With 4 million Syrian refugees trying to find safety in other countries (and another 7.5 million displaced within Syria), nations worldwide are asking themselves how they can, and should, respond.
Only about 1,500 Syrian refugees have been admitted to the United States since the start of the conflict in 2011, the vast majority of them this fiscal year. Officials said the U.S. hopes to take more next year, potentially in the low thousands. In comparison, Canada has so far accepted about 2,400 Syrian refugees, with conservative promises of another 10,000 every year for the next four years. Sweden has taken in the most refugees per capita in the E.U., at around 85,000 this year alone.

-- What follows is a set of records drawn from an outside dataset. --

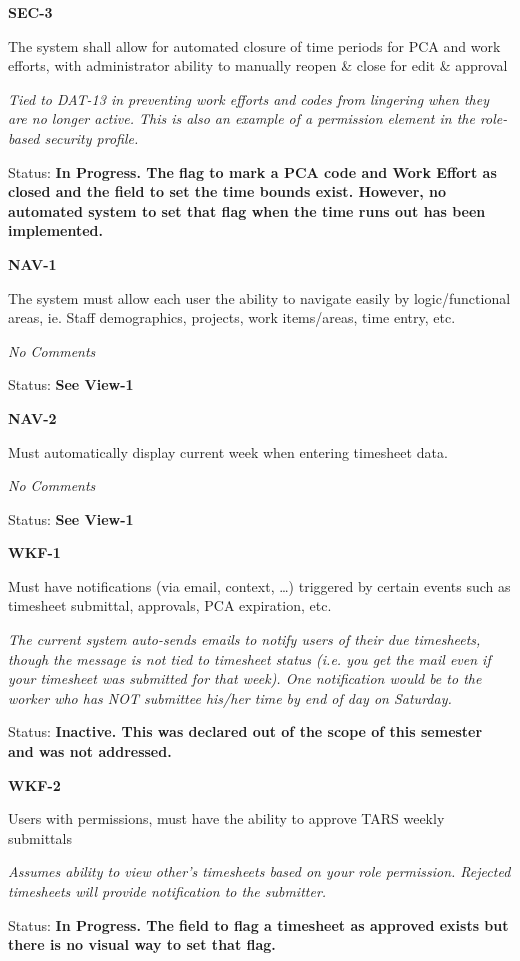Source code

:\noindent 

\noindent \textbf{SEC-3}

\noindent The system shall allow for automated closure of time periods for PCA and work efforts, with administrator ability to manually reopen \& close for edit \& approval

\noindent \textit{Tied to DAT-13 in preventing work efforts and codes from lingering when they are no longer active. This is also an example of a permission element in the role-based security profile.}

\noindent Status: \textbf{In Progress.  The flag to mark a PCA code and Work Effort as closed and the field to set the time bounds exist.  However, no automated system to set that flag when the time runs out has been implemented.}\\

\noindent 

\noindent \textbf{NAV-1}

\noindent The system must allow each user the ability to navigate easily by logic/functional areas, ie. Staff demographics, projects, work items/areas, time entry, etc.

 \textit{No Comments}

Status: \textbf{See View-1}\textit{}\\

\noindent 

\noindent \textbf{NAV-2}

\noindent Must automatically display current week when entering timesheet data.

 \textit{No Comments }

\textit{ }Status: \textbf{See View-1}\textit{}\\

\noindent 

\noindent \textbf{WKF-1}

\noindent Must have notifications (via email, context, \dots ) triggered by certain events such as timesheet submittal, approvals, PCA expiration, etc.

\noindent \textit{The current system auto-sends emails to notify users of their due timesheets, though the message is not tied to timesheet status (i.e. you get the mail even if your timesheet was submitted for that week). One notification would be to the worker who has NOT submittee his/her time by end of day on Saturday.}

\noindent Status: \textbf{Inactive.  This was declared out of the scope of this semester and was not addressed.}\\

\noindent 

\noindent \textbf{WKF-2}

\noindent Users with permissions, must have the ability to approve TARS weekly submittals

\noindent \textit{Assumes ability to view other's timesheets based on your role permission. Rejected timesheets will provide notification to the submitter.}

\noindent Status: \textbf{In Progress.  The field to flag a timesheet as approved exists but there is no visual way to set that flag.}
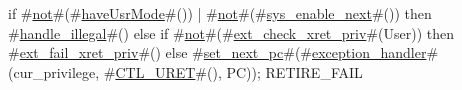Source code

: if   #\hyperref[sailRISCVznot]{not}#(#\hyperref[sailRISCVzhaveUsrMode]{haveUsrMode}#()) | #\hyperref[sailRISCVznot]{not}#(#\hyperref[sailRISCVzsyszyenablezynext]{sys\_enable\_next}#())
then #\hyperref[sailRISCVzhandlezyillegal]{handle\_illegal}#()
else if #\hyperref[sailRISCVznot]{not}#(#\hyperref[sailRISCVzextzycheckzyxretzypriv]{ext\_check\_xret\_priv}#(User))
then #\hyperref[sailRISCVzextzyfailzyxretzypriv]{ext\_fail\_xret\_priv}#()
else #\hyperref[sailRISCVzsetzynextzypc]{set\_next\_pc}#(#\hyperref[sailRISCVzexceptionzyhandler]{exception\_handler}#(cur_privilege, #\hyperref[sailRISCVzCTLzyURET]{CTL\_URET}#(), PC));
RETIRE_FAIL
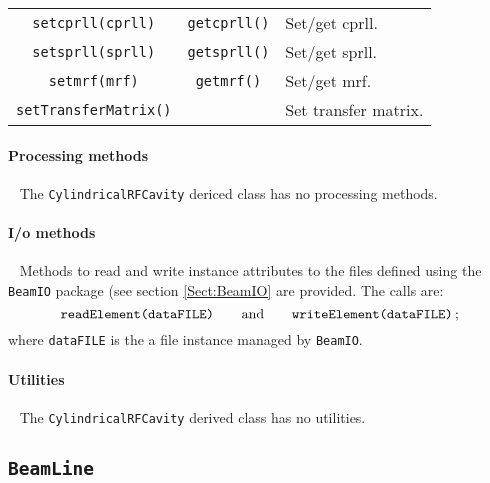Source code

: \begin{table}[h]
\begin{center}
\begin{tabular}{|c|c|p{7cm}|}
      \texttt{setcprll(cprll)}              & \texttt{getcprll()}             & Set/get cprll.                     \\
      \texttt{setsprll(sprll)}              & \texttt{getsprll()}             & Set/get sprll.                     \\
      \texttt{setmrf(mrf)}                  & \texttt{getmrf()}              & Set/get mrf.                     \\
      \texttt{setTransferMatrix()}          &                                & Set transfer matrix.               \\
      \hline
    \end{tabular}
  \end{center}
\end{table}

\paragraph{Processing methods} ~\newline
\noindent
The \texttt{CylindricalRFCavity} dericed class has no processing methods.

\paragraph{I/o methods} ~\newline
\noindent
Methods to read and write instance attributes to the files defined
using the \texttt{BeamIO} package (see section \ref{Sect:BeamIO} are
provided.
The calls are:
\begin{equation}
  \texttt{readElement(dataFILE)} \quad \quad {\rm and }
      \quad \quad \texttt{writeElement(dataFILE)} \,; \nonumber
\end{equation}
where \texttt{dataFILE} is the a file instance managed by \texttt{BeamIO}.

\paragraph{Utilities} ~\newline
\noindent
The \texttt{CylindricalRFCavity} derived class has no utilities.

\FloatBarrier

\subsection{\texttt{BeamLine}}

Canadian Lt.-Gen. (ret.) Romeo Dallaire, the UN Force Commander in Rwanda during the genocide that saw an estimated 1 million people killed in just 100 days, has many thoughts on the West's response to the current refugee crisis from Syria. "If a country like Sweden can take in 100,000, then we've got some real serious problems with our philosophy and what we believe in our values of humanity and sense of humanity."
Human rights advocates supported the call. "It's just unconscionable how few Syrian refugees the United States has been willing to take and there's no good excuse for this," said Kenneth Roth, executive director of Human Rights Watch. "The idea that every Syrian is a terrorist is absurd."

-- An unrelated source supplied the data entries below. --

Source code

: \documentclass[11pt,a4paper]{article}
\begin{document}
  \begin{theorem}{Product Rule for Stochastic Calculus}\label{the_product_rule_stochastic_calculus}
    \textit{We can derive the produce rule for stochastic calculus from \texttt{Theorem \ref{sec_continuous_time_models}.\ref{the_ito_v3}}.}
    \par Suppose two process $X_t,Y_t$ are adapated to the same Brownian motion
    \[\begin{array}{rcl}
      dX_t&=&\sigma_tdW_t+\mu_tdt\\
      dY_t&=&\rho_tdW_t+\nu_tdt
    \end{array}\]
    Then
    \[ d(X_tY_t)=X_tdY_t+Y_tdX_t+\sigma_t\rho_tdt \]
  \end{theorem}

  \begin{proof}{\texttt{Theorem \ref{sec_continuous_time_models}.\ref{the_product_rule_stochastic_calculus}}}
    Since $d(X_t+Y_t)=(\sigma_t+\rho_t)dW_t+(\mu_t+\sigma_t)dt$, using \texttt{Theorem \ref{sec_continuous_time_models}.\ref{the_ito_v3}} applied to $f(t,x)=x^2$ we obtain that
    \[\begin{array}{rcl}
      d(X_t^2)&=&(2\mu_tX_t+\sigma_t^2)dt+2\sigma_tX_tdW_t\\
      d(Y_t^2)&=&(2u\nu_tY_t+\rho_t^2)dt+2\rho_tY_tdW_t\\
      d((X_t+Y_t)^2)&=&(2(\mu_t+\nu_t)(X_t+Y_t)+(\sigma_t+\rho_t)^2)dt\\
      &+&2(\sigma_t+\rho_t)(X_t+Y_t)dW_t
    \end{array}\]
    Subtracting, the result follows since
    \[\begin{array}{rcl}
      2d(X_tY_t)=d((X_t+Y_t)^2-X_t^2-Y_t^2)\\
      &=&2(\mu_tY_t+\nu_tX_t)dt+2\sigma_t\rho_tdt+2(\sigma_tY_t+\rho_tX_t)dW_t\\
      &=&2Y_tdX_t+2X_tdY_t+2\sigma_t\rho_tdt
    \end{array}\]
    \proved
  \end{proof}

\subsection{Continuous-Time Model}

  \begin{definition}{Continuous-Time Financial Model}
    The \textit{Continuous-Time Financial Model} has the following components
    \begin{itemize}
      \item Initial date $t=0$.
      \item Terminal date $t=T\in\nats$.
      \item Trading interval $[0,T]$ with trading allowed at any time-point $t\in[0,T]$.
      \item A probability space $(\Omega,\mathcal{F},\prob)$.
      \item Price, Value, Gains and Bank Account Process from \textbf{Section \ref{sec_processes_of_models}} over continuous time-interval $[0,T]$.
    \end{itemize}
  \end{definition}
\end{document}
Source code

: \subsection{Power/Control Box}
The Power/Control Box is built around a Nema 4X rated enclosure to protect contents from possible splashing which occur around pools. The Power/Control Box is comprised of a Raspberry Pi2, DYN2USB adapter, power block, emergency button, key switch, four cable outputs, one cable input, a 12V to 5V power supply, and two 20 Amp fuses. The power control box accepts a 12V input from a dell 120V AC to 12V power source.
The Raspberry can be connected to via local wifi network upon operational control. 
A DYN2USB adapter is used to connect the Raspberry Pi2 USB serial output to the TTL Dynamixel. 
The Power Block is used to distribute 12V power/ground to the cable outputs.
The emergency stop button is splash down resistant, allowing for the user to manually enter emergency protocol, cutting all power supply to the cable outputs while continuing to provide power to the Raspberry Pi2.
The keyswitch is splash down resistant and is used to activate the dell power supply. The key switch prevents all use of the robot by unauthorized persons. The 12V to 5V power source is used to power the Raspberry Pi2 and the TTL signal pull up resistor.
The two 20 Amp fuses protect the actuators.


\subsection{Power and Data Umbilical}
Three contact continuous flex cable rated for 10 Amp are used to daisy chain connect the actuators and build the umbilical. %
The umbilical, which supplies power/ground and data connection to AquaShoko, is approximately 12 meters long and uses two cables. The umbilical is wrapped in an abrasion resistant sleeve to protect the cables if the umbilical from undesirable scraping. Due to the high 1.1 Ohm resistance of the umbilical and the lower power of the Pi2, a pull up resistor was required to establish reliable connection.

As a nation this is not the first, second, or even third time we find ourselves faced with a massive wave of refugee migration. All told, by some estimates, a total of about 60 million Europeans became refugees during the entire World War II period. By 1959 some 461,000 European refugees had been accepted by the US.
The international response to that refugee crisis took both legal and organisational form. The Universal Declaration of Human Rights of 1948 guaranteed a '... right to seek and to enjoy in other countries asylum from persecution', and forbade the arbitrary deprivation of nationality. The Geneva Convention on Refugees of 1951 defined refugees, accorded them specific rights, and prohibited their refoulement (or forcible return) from countries of refuge. In the US, in 1948 the Displaced Persons Act, primarily inspired by anti-Communism, finally led to a relaxation of US immigration policy. The US Escapee Program was established in the same year, and offered sanctuary to a limited number of refugees from Communist countries.
The next major wave to the US started in 1975 after the fall of Saigon. The international community initially didn't provide support for the Vietnamese boat refugees. Large vessels refused to pick up the refugees, uncertain of their participation in an international political and military entanglement. Eventually over one million Vietnamese "boat people" were resettled, including 823,000 in the US, 137,000 each in Australia and Canada, 96,000 in France, and 19,000 each in the UK and Germany.